**KUTIPAN HALAMAN:**
◆ ◆ ◆ ◆ ◆

Kesulitan yang dihadapi Payen menggarisbawahi celah yang terlihat jelas antara retorika Presiden Indonesia Joko “Jokowi” Widodo, yang telah mengumumkan “membuka” Papua dan Papua Barat (secara umum disebut “Papua”) bagi media asing serta realita muram bagi para wartawan yang masih dilarang meliput dari sana.
Tindakan balasan resmi atas liputan soal Papua yang tidak menyenangkan pemerintah tak ubahnya sebuah ancaman bagi para wartawan dan narasumber mereka.
Sepekan setelah Marie Dhumieres, wartawan Prancis yang bertugas Jakarta, pulang dari Papua pada Oktober, kepolisian menahan seorang aktivis Papua yang berpergian dengan Marie dan kedua temannya. Petugas kepolisian menginterogasi ketiga orang tersebut selama 10 jam, menuntut rincian kunjungan Dhumieres. Kepolisian kemudian membebaskan mereka tanpa tuntutan apapun. Dhumieres mengungkapkan kecemasannya dalam sebuah twit untuk Jokowi: “So Mr @jokowi, foreign journalists are free to work anywhere in Papua but the people we interview get arrested after we leave?”
(“Jadi, Pak @jokowi, jurnalis asing dibebaskan bekerja di Papua tapi orang-orang yang kami wawancarai ditangkap setelah kami pergi?”)
Seharusnya hal ini tak terjadi.

◆ ◆ ◆ ◆ ◆

**TUGAS KERJA A:** Nyatakan baris-baris pada entri di bawah sebagai daftar JSON berisi string, satu string untuk setiap baris dan tanpa baris kosong, mulai dari baris yang memuat "ELECTRIC LADYLAND • QUINCUAGÉSIMO ANIVERSARIO" hingga akhir entri. Gambar tidak perlu disertakan dalam jawaban.

**CUPLIKAN DATA:**

◆ ◆ ◆ ◆ ◆

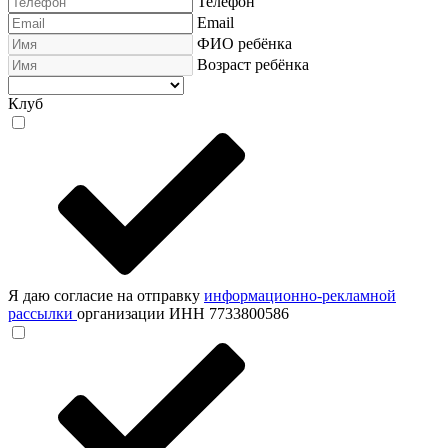
Телефон
Email
ФИО ребёнка
Возраст ребёнка
Клуб
Я даю согласие на отправку
информационно-рекламной
рассылки
организации ИНН 7733800586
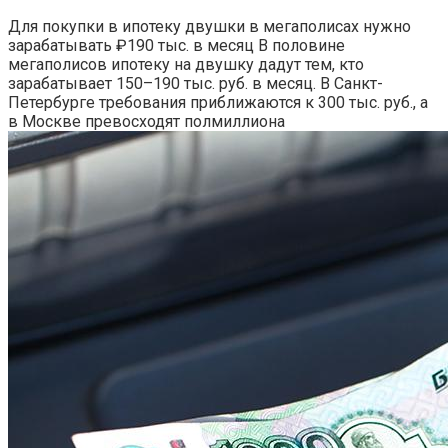
Для покупки в ипотеку двушки в мегаполисах нужно
зарабатывать ₽190 тыс. в месяц
В половине
мегаполисов ипотеку на двушку дадут тем, кто
зарабатывает 150–190 тыс. руб. в месяц. В Санкт-
Петербурге требования приближаются к 300 тыс. руб., а
в Москве превосходят полмиллиона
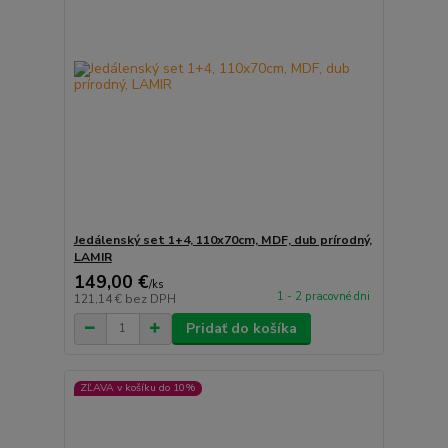
Jedálenský set 1+4, 110x70cm, MDF, dub prírodný,
LAMIR
149,00 €
/
ks
1 - 2 pracovné dni
121,14 €
bez DPH
Pridať do košíka
ZĽAVA v košíku do 10%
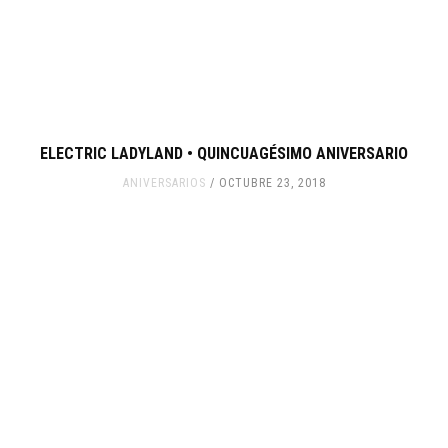
ELECTRIC LADYLAND • QUINCUAGÉSIMO ANIVERSARIO
ANIVERSARIOS
OCTUBRE 23, 2018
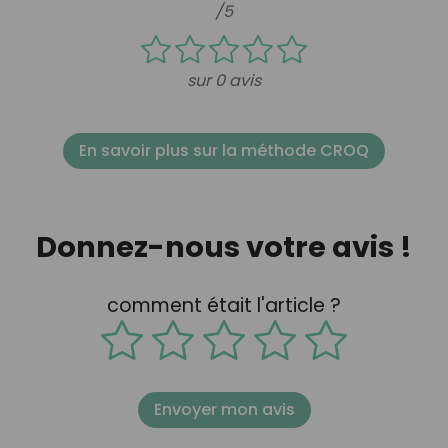
/5
sur 0 avis
En savoir plus sur la méthode CROQ
Donnez-nous votre avis !
comment était l'article ?
Envoyer mon avis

◆ ◆ ◆ ◆ ◆

**TUGAS KERJA B:**
Jawablah pertanyaan berikut berdasarkan kutipan halaman:
(i) Berapa lama polisi menginterogasi ketiga orang tersebut?
(ii) Marie Dhumieres adalah wartawan dari negara mana?
(iii) Wilayah mana yang diumumkan Jokowi telah "dibuka" bagi media asing?

**JAWABAN TUGAS A:**
[
  "ELECTRIC LADYLAND • QUINCUAGÉSIMO ANIVERSARIO",
  "ANIVERSARIOS",
  "OCTUBRE 23, 2018",
  "/5",
  "sur 0 avis",
  "En savoir plus sur la méthode CROQ",
  "Donnez-nous votre avis !",
  "comment était l'article ?",
  "Envoyer mon avis"
]

**JAWABAN TUGAS B:**
(i) Selama 10 jam.
(ii) Prancis.
(iii) Papua dan Papua Barat.